#### Saved entries:
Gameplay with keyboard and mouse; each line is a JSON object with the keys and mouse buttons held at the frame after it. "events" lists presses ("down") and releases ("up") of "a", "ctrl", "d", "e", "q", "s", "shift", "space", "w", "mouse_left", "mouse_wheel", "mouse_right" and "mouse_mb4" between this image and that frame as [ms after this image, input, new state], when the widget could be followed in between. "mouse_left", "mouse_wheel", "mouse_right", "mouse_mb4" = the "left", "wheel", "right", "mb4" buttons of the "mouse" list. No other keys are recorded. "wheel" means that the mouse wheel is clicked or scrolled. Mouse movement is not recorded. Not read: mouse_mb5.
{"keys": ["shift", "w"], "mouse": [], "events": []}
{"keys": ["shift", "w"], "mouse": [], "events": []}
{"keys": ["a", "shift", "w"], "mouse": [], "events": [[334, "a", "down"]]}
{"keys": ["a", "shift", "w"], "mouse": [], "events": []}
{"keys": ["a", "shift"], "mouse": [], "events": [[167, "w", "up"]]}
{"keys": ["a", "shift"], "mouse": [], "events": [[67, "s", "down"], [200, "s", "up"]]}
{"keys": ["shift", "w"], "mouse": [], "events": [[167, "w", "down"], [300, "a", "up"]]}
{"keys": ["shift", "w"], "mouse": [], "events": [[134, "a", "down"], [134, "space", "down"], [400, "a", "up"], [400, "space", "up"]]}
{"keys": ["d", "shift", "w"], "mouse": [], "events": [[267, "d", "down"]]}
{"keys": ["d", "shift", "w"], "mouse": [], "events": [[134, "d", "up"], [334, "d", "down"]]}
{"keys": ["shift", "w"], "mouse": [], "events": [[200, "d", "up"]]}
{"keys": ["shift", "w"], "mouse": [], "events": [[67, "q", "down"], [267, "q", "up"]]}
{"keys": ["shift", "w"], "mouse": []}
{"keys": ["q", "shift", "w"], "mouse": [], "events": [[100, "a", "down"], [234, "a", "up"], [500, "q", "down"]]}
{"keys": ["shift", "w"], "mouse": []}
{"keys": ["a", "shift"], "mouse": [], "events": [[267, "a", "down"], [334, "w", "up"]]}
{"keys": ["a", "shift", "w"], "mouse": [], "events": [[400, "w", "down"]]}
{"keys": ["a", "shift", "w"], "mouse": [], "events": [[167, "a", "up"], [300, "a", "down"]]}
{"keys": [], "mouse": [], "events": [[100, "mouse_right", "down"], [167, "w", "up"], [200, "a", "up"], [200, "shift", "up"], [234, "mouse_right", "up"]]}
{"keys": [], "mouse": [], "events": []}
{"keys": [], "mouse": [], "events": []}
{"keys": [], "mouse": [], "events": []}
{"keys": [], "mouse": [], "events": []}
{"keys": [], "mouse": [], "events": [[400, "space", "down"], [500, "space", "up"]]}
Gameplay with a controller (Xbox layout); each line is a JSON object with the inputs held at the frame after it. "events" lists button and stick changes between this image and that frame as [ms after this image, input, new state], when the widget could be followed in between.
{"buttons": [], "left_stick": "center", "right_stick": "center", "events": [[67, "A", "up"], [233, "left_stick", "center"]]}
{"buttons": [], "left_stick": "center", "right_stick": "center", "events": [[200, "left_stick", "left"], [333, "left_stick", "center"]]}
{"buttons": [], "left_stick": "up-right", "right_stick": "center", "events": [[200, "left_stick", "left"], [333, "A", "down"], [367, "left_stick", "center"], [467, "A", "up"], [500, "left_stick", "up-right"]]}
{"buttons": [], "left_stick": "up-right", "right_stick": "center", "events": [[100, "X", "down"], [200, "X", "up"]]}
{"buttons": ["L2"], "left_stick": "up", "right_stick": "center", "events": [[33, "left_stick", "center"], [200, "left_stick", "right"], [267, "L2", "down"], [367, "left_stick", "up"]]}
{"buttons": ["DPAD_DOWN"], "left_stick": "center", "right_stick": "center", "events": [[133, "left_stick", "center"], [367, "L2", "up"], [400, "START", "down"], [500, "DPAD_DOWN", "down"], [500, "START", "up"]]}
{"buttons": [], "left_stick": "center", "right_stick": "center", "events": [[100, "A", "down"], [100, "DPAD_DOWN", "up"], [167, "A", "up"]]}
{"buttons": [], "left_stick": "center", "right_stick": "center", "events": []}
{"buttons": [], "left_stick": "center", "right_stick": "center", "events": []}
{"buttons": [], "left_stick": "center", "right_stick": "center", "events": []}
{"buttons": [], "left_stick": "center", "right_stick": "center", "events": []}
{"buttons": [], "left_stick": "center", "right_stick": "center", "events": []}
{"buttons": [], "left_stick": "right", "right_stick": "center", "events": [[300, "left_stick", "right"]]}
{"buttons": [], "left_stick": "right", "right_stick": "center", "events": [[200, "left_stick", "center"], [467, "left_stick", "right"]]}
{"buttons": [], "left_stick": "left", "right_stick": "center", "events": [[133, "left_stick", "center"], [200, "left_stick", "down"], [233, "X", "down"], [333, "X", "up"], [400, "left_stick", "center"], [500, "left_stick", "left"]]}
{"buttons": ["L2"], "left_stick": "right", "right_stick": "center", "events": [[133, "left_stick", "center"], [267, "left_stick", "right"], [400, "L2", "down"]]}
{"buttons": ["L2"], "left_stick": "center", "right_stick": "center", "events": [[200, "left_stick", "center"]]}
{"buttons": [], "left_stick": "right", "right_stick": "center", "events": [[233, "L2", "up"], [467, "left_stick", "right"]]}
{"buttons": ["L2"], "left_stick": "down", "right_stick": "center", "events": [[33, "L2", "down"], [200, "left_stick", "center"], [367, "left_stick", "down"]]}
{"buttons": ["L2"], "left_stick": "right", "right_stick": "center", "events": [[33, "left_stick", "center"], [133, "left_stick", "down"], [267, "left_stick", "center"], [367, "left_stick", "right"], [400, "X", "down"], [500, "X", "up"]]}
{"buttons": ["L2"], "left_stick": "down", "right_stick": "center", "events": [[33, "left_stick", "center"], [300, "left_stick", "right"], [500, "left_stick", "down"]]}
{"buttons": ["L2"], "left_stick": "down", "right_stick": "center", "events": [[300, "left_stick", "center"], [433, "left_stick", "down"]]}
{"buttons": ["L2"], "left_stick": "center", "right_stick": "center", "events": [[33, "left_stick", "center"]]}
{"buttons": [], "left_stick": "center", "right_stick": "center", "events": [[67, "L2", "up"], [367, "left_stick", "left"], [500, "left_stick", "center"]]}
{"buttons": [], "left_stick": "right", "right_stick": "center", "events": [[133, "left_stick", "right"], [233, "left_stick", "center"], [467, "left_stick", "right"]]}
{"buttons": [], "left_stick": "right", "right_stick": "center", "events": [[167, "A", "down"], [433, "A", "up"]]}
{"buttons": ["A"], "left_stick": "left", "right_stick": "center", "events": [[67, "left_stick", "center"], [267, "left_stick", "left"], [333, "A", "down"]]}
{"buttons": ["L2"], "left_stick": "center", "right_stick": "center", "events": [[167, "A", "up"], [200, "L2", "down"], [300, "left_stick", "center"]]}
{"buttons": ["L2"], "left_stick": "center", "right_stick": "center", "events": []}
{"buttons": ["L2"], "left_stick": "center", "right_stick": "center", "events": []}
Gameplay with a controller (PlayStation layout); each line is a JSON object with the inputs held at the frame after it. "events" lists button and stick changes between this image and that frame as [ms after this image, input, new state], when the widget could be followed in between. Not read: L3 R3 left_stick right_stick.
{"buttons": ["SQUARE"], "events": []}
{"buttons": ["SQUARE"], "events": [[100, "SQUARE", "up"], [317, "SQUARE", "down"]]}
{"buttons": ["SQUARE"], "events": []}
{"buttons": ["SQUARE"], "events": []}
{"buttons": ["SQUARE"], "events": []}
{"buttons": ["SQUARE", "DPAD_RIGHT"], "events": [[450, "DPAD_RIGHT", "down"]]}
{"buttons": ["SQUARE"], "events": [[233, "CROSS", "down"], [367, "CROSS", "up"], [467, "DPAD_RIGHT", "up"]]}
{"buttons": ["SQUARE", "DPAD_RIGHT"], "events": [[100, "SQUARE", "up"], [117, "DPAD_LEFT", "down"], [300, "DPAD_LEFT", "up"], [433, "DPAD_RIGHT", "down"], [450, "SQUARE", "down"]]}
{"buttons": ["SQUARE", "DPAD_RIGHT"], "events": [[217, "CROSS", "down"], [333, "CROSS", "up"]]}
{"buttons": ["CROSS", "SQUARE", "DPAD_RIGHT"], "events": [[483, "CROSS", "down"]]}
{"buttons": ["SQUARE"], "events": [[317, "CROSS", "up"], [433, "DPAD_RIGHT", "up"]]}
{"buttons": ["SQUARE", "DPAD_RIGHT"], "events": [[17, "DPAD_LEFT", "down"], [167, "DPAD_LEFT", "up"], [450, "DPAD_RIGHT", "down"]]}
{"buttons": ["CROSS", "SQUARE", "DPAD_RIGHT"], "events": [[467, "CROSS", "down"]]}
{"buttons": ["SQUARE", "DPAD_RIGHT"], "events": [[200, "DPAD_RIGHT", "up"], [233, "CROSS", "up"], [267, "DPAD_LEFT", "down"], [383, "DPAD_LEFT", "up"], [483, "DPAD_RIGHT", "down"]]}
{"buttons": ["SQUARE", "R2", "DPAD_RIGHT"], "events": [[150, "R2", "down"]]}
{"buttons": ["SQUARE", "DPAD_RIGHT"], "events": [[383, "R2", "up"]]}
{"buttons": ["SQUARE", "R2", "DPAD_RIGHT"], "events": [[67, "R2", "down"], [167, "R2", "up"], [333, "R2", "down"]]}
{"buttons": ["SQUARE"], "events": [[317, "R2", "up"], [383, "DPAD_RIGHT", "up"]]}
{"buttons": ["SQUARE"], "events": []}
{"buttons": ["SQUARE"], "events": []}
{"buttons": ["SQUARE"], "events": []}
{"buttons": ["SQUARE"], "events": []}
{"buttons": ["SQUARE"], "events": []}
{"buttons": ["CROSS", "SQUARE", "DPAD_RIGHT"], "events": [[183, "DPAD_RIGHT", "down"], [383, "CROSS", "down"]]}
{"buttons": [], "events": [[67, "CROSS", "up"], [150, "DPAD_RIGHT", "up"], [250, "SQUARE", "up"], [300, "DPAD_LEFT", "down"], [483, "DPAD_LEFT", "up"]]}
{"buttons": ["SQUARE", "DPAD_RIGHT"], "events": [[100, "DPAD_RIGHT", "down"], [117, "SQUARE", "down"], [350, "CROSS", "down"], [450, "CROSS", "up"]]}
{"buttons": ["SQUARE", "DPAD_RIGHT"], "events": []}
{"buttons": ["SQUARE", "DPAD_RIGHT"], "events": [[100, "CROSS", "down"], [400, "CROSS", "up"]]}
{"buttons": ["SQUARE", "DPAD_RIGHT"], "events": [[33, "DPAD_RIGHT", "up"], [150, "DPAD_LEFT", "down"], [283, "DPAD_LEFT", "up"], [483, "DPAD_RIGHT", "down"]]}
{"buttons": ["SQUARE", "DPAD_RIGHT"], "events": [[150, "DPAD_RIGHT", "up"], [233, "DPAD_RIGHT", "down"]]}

#### TASK DIRECTIONS:
Counting only lines that contain "changes", what is the total for the entries above? Give the number alone.

#### ANSWER BOX:
2